Actual Innocence and the Convictions that Ensue
Is it me or is the regularity of false convictions starting to pierce the national media zeitgeist? I don’t remember such a steady drumbeat of stories about innocent people getting convicted prior to this year.
For example, there have recently been a slew of stories about the fragile nature of eyewitness identifications and how easy it is for officers to create a false memory. The overall storyline has been buttressed by the New Jersey Supreme Court case that clearly described and rejected bad identification techniques as well as the fact that the U.S. Supreme Court recently granted cert on an eyewitness identification case. I’ve tried to pull all of the articles together on the eyewitness identification page.

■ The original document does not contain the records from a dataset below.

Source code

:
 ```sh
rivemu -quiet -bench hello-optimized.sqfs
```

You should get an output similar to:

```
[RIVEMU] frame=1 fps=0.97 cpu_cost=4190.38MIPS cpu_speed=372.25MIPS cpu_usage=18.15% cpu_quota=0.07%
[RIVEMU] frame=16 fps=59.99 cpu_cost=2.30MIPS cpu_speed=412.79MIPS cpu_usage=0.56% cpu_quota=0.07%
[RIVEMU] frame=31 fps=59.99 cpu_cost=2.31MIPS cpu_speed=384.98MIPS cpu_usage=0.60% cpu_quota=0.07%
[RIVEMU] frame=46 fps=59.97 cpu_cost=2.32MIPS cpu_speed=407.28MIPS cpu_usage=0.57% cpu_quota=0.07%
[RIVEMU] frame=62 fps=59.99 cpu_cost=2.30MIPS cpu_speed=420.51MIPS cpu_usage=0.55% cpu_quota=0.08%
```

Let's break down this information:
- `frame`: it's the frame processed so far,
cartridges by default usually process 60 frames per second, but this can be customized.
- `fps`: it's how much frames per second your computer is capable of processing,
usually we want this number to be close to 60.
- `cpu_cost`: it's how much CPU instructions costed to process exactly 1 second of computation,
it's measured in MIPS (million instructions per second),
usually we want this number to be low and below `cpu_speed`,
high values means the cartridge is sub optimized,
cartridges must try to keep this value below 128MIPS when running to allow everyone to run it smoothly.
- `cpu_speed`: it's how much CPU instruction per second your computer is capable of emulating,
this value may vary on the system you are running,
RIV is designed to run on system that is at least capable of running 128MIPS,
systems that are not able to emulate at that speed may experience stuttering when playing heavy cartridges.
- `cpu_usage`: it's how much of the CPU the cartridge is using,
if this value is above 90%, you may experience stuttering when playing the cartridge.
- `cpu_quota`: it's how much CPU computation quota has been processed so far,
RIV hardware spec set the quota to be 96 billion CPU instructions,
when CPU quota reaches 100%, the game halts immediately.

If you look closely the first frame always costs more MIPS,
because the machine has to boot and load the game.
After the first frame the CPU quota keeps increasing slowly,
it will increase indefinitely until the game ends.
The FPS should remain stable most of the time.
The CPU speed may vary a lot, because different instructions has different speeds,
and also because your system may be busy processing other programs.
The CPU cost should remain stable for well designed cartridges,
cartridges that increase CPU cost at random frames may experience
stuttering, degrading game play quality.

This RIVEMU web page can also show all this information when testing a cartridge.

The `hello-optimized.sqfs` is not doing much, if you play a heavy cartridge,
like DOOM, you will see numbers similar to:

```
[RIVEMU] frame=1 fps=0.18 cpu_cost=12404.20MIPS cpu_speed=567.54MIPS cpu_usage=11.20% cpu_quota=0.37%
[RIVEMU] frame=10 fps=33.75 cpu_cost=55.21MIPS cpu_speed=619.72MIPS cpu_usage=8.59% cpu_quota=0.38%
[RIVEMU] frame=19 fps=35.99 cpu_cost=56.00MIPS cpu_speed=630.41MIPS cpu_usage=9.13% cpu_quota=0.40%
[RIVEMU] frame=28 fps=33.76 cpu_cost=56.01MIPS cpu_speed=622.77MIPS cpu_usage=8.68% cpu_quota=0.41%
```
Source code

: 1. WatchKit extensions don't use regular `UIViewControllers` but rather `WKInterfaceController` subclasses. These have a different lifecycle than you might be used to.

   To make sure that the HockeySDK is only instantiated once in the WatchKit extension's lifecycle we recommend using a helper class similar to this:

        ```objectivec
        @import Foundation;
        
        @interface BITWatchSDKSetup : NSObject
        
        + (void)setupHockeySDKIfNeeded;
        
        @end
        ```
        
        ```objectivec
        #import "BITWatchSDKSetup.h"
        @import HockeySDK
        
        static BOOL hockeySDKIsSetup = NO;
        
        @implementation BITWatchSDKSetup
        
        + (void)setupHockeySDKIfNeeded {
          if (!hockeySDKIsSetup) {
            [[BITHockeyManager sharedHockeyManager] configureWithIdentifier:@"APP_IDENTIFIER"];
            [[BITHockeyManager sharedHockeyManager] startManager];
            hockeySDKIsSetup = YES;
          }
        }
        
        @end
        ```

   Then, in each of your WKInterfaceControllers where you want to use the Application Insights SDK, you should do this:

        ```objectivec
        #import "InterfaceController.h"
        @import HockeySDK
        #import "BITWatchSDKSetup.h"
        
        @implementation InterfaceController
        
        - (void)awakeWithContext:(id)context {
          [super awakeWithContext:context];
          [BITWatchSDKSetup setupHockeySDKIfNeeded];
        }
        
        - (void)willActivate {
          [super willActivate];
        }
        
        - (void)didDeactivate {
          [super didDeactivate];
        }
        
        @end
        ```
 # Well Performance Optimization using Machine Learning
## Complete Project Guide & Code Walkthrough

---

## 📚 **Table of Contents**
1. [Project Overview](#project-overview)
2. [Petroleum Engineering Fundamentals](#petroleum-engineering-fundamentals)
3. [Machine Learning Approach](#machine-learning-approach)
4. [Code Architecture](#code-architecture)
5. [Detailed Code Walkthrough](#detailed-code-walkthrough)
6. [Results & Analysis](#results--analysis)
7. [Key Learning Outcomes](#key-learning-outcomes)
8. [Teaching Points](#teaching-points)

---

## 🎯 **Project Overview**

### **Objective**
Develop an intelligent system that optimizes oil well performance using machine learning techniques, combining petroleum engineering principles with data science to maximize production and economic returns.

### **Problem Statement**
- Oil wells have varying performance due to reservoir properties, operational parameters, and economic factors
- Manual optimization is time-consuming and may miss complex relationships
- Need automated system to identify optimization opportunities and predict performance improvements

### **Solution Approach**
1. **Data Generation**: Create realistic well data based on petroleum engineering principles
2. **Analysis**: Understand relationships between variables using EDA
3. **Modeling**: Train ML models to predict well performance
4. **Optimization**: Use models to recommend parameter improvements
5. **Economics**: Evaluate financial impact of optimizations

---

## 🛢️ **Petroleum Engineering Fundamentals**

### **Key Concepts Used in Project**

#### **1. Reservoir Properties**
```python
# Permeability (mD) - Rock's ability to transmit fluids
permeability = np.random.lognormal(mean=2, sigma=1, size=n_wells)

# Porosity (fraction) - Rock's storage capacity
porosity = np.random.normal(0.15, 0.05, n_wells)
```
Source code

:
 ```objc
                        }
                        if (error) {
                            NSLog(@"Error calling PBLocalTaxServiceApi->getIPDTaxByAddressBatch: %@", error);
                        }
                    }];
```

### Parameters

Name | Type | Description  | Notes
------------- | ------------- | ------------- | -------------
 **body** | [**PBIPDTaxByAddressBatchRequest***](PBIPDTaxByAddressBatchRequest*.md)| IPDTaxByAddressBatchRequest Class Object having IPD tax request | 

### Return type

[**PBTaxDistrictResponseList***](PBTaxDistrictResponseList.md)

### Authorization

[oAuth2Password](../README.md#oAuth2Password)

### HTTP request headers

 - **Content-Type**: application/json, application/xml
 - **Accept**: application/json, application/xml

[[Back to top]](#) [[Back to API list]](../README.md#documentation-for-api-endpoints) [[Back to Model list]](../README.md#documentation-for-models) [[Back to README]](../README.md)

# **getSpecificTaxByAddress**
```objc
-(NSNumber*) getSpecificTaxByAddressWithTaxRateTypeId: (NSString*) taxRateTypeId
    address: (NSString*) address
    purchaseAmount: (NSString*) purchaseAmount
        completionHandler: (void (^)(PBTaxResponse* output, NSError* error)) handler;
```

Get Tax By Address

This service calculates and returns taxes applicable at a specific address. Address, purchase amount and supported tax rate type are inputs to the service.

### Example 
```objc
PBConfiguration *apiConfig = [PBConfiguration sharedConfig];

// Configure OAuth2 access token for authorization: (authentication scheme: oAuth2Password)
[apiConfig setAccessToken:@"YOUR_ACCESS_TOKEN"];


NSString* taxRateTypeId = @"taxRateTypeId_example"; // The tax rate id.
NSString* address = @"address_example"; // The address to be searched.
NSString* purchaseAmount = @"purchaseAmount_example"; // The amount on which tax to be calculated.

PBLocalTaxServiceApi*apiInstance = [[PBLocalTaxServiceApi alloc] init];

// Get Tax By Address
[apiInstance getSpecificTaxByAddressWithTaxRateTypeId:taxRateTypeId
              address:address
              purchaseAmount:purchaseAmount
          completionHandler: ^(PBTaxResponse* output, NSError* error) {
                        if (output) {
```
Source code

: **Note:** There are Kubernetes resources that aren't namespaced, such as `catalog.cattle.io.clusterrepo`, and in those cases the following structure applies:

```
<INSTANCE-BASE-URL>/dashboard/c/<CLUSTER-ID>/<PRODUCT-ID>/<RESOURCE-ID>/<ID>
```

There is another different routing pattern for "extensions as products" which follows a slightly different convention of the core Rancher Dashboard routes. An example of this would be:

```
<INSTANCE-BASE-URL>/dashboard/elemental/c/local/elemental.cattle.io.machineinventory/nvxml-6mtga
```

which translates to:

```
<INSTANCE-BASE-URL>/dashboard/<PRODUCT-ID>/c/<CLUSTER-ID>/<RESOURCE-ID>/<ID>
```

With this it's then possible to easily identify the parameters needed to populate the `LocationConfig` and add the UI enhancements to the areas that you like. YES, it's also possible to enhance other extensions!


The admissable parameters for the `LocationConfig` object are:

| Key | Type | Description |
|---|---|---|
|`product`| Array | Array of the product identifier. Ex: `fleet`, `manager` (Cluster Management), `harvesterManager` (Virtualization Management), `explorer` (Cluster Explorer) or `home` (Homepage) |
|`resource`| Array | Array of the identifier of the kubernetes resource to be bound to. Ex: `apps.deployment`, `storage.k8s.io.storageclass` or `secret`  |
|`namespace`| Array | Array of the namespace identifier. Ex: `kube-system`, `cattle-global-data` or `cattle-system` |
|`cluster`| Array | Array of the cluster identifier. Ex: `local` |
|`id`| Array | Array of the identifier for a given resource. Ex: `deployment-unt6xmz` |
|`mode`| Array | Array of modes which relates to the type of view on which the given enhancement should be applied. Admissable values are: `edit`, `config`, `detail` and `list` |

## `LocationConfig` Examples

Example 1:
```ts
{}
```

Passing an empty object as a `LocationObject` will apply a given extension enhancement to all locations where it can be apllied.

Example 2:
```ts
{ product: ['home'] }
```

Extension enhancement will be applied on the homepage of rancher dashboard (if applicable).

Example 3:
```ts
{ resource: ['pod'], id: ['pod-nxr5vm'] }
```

Then, earlier this year, there were a series of stories on NPR, Frontline and ProPublica about sudden child deaths and the misplaced investigations that ensue. Guilty Until Proven Innocent, is the name of one of the articles. Part and parcel of this line of stories is the new evidence making national news about the very shaky basis for shaken baby syndrome. Those articles are on the Shaken Baby Syndrome page.
Rick Perry has been getting a fair amount of grief for his successful hastening of the death of Todd Willingham, widely believed to be innocent and convicted based on discredited arson “science”.
The New York Times has an excellent video essay up right now about “The Innocent Prisoner’s Dilemma“. The innocent prisoner can gain release and other benefits by lying to the parole board about guilt so that “remorse” can be demonstrated. But to show remorse, one has to jettison one’s morality and any chance of proving one’s innocence. The story assumes the protagonist defendant’s guilt even though there’s no DNA that “proves” innocence.
Another angle on the story of innocence is about false confessions. The Economist recently reviewed some of the recent studies showing that “People have a strange and worrying tendency to confess to things they have not, in fact, done”: Silence is Golden. Between a quarter and a half of subjects confessed to incidents which had not actually occurred. Confessions increased significantly when the investigators added the technique of confronting subjects with “evidence” of guilt which they (obviously) did not have. Presumably, using the full Reed technique would increase false confessions even more effectively.
And, of course, we now regularly hear stories about DNA exonerating people of very serious crimes. The Innocence Project has done amazing work not just getting people out of prison but in keeping the issue in the news.
We’re getting to the point at which we can discuss the issue with jurors and expect that they understand that false convictions are a real danger of which they should be incredibly wary. However, this increasing knowledge of the reality of our criminal justice system is still outweighed by our innate and powerful need to live in a world where justice is not random. The idea that the state destroys innocent lives and allows dangerous criminals to roam free is too much to bear. The vast majority of people will still believe that the justice system gets it right the vast majority of the time. They need to believe it. My point is that if you do bring up the disturbing tendency of the criminal justice system to convict innocent people, it’s important to do it in a way that is consistent with the idea that the criminal justice system gets it right most of the time. It’s just that your case is one of those times in which the system got it wrong. It’s sort of like the widespread belief that defendants use the insanity defense to stay out of prison. You don’t need to fight that belief in your GEI defense. In fact, you can leverage it to your benefit if your client is clearly mentally ill, reducing the question to whether the client is, in fact, making the whole thing up. Since he’s obviously not, your case must be one of the rare cases that truly deserves the benefit of the insanity defense.